SELECTED EXTRACT:
^^^^

The Kalman Gain Minimizes the Posterior Covariance

Claim

In the Kalman filter update step, the gain

\[ K = \Sigma_{-} C^\top \bigl( C \Sigma_{-} C^\top + V \bigr)^{-1} \]

minimizes the posterior covariance \(\Sigma_+ = (I - KC)\Sigma_{-}\) over all linear estimators of the form \(\hat{x}_+ = \hat{x}_- + K'(y - C\hat{x}_-)\).

More precisely, for any matrix \(K'\), the posterior covariance \(\Sigma_+'\) under \(K'\) satisfies \(\Sigma_+' \succeq \Sigma_+\) in the positive semidefinite order.

^^^^

INFORMATION PROVIDED:
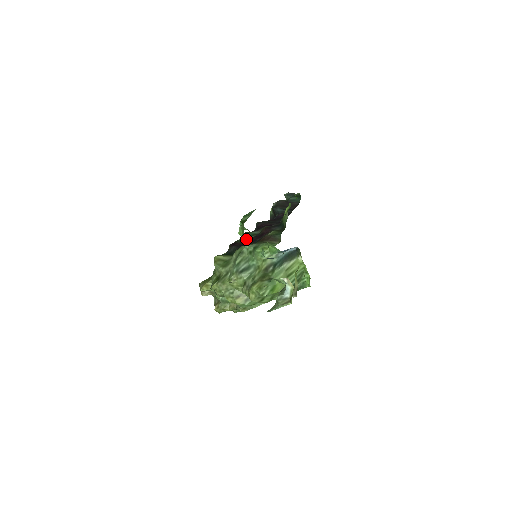
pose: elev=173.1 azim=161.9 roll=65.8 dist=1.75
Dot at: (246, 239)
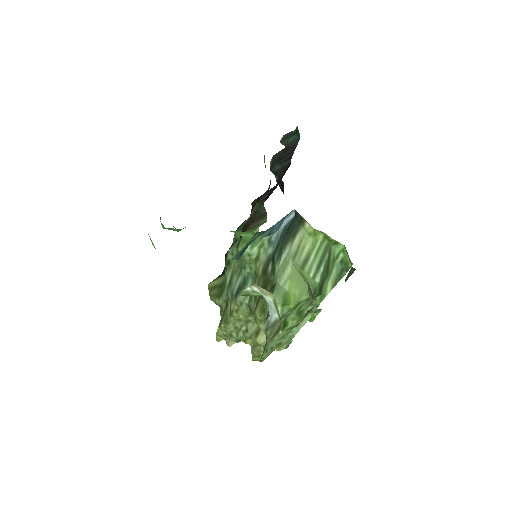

^^^^

WORK TO COMPLETE: Reproduce the Kalman gain claim above word for word, keeping every formula and symbol unchanged.

SOLUTION FOR THIS TASK:
The Kalman Gain Minimizes the Posterior Covariance

Claim

In the Kalman filter update step, the gain

\[ K = \Sigma_{-} C^\top \bigl( C \Sigma_{-} C^\top + V \bigr)^{-1} \]

minimizes the posterior covariance \(\Sigma_+ = (I - KC)\Sigma_{-}\) over all linear estimators of the form \(\hat{x}_+ = \hat{x}_- + K'(y - C\hat{x}_-)\).

More precisely, for any matrix \(K'\), the posterior covariance \(\Sigma_+'\) under \(K'\) satisfies \(\Sigma_+' \succeq \Sigma_+\) in the positive semidefinite order.